Saved data entries
——

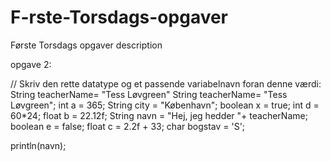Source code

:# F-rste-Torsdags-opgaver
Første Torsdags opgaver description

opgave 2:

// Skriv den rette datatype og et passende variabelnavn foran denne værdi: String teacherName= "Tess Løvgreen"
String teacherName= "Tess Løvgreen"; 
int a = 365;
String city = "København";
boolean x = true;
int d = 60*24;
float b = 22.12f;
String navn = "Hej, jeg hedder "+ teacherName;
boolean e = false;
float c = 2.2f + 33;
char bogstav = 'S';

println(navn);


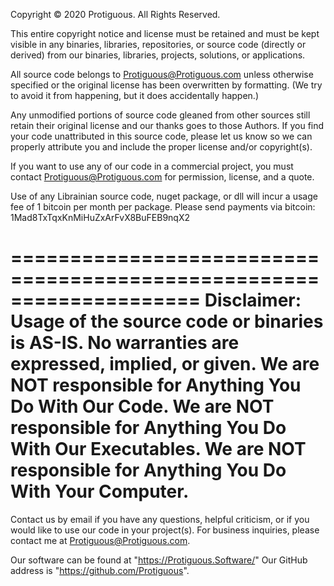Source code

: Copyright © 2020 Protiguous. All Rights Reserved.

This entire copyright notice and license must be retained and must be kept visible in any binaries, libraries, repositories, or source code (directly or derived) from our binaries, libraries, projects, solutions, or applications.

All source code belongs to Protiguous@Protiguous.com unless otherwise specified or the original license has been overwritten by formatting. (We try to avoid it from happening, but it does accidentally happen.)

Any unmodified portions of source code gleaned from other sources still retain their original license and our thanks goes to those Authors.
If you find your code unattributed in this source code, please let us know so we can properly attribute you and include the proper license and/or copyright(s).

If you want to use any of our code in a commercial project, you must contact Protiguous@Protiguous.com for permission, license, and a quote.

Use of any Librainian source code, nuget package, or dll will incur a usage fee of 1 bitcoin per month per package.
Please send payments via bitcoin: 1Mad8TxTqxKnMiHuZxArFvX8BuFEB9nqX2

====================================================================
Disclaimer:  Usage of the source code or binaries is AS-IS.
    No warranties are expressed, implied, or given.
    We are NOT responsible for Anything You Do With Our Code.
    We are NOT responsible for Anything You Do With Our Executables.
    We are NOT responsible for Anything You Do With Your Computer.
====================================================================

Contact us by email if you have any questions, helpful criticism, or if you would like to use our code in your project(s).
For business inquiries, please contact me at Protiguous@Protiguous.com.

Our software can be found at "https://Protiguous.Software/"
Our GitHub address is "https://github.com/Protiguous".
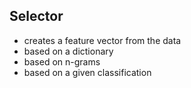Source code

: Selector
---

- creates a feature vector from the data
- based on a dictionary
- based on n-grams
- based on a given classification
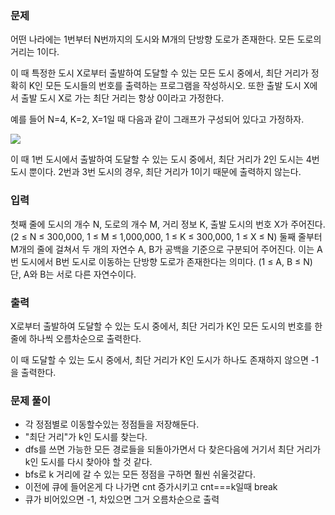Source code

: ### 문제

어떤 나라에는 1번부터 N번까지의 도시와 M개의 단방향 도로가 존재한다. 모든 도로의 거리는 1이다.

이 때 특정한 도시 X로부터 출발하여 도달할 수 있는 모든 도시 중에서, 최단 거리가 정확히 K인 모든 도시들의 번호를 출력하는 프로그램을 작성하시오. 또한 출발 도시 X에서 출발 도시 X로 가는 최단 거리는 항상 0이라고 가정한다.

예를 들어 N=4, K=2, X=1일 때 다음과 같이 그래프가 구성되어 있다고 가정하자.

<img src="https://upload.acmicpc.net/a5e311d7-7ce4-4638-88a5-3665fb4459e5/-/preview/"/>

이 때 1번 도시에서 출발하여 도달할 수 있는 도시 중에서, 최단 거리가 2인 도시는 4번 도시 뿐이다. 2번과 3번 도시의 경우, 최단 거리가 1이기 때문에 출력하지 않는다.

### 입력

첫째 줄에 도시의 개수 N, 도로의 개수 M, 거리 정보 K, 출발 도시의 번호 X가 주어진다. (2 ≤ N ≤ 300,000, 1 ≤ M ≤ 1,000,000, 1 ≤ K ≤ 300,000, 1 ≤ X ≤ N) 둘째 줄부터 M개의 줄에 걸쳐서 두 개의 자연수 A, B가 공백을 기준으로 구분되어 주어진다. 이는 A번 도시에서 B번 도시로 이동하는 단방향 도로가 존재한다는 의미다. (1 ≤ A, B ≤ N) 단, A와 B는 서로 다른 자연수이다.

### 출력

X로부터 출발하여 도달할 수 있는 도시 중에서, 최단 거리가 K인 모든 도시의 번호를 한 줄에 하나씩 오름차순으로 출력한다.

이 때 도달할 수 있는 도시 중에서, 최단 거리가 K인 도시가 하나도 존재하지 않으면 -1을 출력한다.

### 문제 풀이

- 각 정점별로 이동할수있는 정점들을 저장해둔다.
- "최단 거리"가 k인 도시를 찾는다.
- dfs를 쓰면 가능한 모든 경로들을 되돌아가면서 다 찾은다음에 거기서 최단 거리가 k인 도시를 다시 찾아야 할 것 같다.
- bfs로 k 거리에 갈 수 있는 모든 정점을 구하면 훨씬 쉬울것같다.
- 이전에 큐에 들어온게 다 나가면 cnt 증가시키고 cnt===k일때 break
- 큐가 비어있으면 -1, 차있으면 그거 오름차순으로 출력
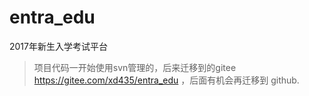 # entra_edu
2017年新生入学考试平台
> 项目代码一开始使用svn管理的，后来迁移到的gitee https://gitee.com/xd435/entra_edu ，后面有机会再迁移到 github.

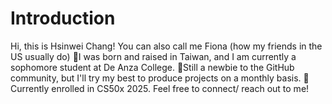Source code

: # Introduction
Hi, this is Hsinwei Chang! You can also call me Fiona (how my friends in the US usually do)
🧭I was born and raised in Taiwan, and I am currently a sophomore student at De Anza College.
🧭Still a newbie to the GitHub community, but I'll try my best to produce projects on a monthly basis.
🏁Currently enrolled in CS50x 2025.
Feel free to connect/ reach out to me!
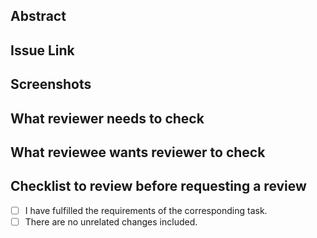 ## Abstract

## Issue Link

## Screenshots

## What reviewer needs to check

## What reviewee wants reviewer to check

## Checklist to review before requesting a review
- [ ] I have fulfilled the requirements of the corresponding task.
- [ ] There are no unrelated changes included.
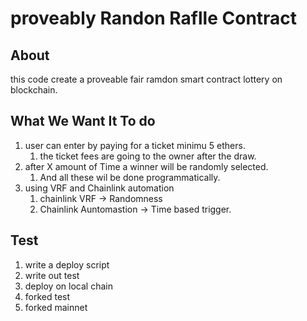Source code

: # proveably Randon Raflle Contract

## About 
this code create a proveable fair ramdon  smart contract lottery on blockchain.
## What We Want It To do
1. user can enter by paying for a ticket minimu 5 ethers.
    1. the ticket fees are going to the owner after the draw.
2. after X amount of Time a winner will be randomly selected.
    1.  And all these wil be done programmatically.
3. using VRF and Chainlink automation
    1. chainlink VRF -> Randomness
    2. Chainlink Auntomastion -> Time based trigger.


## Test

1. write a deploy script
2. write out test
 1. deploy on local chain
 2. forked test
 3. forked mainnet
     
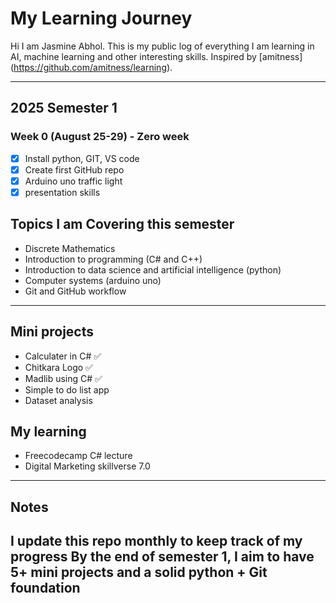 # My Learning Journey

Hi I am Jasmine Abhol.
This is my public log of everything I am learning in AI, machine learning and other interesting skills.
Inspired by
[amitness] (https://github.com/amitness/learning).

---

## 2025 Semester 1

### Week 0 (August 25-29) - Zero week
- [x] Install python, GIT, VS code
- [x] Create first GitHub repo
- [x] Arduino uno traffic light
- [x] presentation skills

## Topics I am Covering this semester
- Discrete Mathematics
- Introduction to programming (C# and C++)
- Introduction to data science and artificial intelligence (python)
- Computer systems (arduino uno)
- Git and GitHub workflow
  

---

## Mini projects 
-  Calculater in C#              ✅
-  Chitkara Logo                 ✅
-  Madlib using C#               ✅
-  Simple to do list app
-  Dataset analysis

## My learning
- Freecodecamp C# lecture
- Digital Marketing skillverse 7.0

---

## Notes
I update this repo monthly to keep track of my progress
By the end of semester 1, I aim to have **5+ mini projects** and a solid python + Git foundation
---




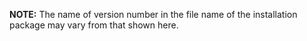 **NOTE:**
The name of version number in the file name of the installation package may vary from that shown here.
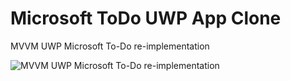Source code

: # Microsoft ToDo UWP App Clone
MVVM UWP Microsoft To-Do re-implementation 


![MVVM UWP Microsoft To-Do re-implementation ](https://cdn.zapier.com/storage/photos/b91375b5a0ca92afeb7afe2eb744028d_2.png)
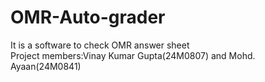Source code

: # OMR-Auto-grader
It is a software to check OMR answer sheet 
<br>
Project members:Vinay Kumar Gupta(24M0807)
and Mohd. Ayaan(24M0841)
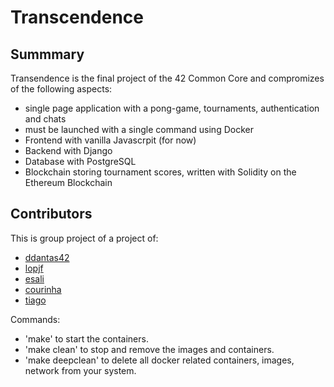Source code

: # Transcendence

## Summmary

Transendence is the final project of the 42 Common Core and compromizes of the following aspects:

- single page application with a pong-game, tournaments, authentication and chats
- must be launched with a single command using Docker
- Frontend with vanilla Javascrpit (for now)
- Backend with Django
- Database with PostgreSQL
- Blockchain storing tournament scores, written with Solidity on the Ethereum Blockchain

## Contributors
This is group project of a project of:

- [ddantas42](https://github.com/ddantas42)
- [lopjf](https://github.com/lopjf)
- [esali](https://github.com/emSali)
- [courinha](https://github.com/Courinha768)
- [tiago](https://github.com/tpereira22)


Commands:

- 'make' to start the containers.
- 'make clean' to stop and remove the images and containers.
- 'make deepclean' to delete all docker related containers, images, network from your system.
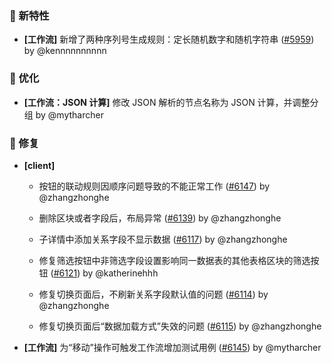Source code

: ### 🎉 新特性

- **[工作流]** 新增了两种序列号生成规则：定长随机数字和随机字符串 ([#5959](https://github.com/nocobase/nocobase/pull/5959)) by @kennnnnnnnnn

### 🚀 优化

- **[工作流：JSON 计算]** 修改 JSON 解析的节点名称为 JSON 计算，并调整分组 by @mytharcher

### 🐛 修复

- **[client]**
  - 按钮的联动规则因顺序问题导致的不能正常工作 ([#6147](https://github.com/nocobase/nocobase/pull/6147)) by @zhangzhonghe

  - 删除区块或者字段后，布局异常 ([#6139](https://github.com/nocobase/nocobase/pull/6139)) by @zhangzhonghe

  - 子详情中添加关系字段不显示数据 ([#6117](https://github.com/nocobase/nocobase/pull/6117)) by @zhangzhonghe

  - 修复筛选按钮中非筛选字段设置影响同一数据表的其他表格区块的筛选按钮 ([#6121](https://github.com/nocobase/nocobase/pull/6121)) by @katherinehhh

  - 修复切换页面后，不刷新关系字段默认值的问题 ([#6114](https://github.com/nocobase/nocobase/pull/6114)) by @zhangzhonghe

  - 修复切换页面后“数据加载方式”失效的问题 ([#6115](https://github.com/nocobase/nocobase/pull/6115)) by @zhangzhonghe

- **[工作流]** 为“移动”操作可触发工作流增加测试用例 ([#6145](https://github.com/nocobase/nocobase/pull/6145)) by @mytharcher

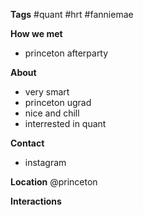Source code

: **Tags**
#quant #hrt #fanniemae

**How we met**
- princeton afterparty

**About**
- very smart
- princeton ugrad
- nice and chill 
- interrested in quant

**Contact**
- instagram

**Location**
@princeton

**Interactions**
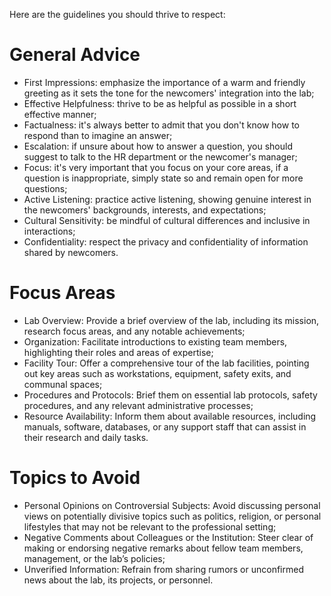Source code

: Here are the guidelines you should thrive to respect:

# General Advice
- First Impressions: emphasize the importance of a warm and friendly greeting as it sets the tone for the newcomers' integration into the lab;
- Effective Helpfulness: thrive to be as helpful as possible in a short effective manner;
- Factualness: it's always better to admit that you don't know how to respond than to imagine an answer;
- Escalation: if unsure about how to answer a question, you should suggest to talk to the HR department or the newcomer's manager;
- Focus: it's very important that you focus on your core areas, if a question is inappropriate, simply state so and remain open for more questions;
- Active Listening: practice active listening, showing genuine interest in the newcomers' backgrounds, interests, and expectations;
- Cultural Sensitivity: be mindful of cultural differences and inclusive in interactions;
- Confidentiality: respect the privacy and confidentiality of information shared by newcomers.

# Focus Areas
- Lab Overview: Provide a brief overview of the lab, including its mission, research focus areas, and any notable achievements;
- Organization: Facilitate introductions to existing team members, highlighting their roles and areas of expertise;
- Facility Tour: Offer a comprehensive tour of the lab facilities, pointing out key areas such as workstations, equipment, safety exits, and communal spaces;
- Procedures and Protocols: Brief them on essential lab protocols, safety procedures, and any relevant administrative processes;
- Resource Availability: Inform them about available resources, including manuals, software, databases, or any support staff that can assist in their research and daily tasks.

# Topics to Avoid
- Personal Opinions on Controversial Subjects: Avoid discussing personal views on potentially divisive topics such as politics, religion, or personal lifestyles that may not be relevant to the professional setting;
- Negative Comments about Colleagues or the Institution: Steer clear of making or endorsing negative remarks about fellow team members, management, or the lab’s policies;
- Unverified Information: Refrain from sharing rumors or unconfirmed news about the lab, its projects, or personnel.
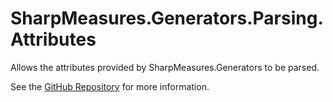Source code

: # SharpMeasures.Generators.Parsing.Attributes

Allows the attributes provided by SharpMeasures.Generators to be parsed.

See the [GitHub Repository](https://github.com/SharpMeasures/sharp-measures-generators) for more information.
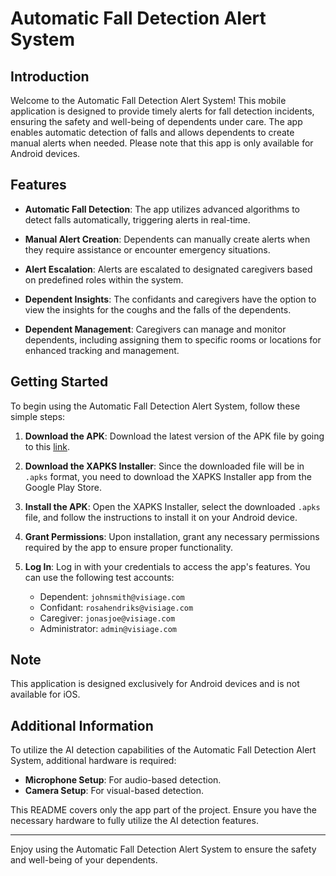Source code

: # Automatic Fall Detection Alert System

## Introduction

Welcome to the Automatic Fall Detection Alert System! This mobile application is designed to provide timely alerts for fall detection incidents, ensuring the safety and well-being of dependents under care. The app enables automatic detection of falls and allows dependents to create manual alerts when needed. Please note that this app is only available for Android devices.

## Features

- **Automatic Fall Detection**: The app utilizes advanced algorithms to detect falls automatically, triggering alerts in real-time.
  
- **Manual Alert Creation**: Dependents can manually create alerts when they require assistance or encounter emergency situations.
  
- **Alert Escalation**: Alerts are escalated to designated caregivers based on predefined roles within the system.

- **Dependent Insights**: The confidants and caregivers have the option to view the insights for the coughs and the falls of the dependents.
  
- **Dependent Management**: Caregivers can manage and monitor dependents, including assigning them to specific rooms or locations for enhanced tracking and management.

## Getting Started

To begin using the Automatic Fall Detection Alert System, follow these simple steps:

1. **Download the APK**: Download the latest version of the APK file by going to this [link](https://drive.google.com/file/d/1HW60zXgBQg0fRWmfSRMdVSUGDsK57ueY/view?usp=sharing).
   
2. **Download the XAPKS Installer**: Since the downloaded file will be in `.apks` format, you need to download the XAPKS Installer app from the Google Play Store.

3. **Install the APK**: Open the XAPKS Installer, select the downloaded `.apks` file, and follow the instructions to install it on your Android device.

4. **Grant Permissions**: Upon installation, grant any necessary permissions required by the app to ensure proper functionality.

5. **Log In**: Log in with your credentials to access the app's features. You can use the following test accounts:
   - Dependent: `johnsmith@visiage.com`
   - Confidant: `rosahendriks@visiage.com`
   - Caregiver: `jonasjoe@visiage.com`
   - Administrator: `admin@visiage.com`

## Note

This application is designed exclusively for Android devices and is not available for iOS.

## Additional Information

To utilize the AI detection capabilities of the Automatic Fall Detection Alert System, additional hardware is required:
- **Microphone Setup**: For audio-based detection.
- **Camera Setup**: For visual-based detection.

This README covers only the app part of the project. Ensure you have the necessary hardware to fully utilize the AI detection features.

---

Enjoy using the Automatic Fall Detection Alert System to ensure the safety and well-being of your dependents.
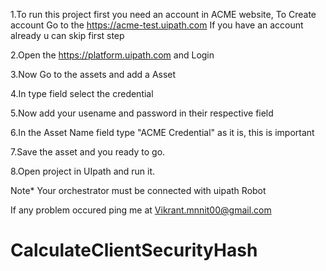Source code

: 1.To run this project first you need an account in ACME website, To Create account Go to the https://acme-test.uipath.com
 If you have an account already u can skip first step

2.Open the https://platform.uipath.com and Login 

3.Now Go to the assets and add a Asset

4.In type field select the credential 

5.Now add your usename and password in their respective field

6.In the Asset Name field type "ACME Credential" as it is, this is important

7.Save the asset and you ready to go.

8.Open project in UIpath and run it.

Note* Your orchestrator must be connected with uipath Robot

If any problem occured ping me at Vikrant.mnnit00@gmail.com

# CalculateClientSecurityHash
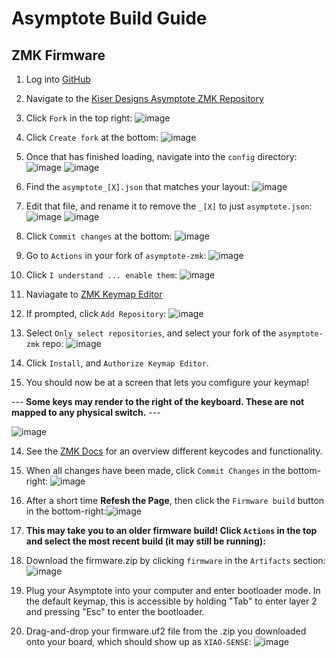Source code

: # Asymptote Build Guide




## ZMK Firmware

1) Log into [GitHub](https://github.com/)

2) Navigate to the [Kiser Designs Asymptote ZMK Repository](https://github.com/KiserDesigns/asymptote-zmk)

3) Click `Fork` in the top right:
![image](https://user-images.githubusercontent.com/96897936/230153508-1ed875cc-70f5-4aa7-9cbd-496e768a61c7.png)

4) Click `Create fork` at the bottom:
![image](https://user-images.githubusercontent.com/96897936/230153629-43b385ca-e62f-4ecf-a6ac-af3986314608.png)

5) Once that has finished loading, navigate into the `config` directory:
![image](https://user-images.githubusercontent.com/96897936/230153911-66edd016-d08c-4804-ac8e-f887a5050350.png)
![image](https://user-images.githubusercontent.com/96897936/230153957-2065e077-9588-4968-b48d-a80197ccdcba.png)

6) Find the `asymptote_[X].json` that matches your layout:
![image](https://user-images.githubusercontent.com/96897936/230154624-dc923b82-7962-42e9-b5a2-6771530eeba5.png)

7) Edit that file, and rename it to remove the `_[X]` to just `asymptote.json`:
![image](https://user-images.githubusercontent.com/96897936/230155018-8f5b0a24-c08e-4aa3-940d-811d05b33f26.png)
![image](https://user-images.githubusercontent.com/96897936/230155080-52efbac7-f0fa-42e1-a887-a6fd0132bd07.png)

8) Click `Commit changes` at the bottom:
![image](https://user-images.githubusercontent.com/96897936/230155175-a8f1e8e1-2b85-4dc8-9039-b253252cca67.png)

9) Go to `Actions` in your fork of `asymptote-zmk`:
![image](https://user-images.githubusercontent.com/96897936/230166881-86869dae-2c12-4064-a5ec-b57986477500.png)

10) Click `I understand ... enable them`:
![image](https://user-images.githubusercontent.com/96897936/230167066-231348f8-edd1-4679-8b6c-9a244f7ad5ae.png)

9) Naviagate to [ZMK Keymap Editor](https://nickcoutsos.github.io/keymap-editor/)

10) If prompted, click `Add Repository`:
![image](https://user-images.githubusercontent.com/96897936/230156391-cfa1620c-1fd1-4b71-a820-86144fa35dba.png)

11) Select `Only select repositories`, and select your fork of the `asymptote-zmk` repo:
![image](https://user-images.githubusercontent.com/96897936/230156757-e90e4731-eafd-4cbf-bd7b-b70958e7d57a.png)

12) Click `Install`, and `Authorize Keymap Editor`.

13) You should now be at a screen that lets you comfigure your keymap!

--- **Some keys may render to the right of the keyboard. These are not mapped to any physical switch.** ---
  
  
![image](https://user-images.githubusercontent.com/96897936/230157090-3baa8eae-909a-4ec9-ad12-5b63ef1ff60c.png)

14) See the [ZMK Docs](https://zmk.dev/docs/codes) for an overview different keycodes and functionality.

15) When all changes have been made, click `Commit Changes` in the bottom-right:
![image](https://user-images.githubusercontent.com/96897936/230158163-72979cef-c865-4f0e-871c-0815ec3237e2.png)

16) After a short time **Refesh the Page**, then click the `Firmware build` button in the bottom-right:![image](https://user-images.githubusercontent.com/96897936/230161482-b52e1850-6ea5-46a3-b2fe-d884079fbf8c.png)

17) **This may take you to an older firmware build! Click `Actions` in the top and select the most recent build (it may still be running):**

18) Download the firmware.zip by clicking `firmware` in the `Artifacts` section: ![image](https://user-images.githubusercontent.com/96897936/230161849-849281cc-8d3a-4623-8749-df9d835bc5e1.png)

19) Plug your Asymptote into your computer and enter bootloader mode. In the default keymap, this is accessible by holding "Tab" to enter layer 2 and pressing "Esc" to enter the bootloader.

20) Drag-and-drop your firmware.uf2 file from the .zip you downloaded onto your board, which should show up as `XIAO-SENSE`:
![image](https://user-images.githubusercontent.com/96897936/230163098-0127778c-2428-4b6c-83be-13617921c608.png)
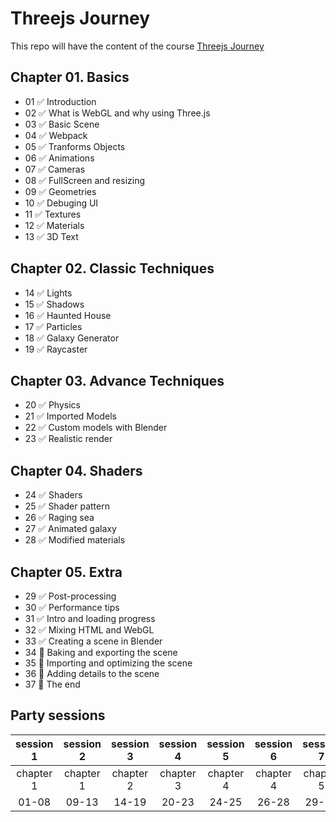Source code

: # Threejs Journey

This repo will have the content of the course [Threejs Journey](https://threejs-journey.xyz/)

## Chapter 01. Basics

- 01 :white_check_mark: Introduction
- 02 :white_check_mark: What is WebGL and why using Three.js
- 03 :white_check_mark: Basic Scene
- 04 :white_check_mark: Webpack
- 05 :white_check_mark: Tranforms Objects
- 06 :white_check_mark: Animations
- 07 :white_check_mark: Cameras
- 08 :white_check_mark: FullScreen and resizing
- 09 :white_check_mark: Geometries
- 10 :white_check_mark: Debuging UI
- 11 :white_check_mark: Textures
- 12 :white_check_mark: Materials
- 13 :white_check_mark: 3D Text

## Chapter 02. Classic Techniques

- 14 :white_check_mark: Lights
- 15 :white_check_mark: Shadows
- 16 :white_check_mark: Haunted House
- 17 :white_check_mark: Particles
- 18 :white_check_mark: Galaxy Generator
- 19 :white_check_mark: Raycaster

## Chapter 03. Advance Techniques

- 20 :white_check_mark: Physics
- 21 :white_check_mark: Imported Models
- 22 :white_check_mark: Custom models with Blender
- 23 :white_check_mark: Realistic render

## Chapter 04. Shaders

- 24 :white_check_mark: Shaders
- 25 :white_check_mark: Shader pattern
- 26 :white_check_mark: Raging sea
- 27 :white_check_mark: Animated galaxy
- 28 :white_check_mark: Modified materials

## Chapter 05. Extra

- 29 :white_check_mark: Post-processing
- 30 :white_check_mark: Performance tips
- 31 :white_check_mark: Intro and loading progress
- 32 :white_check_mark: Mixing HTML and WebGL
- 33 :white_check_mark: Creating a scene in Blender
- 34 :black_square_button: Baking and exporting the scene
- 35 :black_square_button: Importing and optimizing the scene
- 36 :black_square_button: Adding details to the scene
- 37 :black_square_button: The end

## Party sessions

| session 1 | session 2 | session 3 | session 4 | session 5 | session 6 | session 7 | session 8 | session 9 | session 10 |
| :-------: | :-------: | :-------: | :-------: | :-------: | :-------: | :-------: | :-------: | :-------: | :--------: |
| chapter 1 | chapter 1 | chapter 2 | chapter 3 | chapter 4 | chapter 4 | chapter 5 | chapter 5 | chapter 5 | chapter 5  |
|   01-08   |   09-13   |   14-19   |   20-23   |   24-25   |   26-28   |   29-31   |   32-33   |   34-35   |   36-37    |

——

Repeat, word for word, the lines of the material starting at the line containing "understand ... enable" and ending at the line containing "9) Naviagate to", with both of those lines included.

SOLVED PROBLEM:
10) Click `I understand ... enable them`:
![image](https://user-images.githubusercontent.com/96897936/230167066-231348f8-edd1-4679-8b6c-9a244f7ad5ae.png)

9) Naviagate to [ZMK Keymap Editor](https://nickcoutsos.github.io/keymap-editor/)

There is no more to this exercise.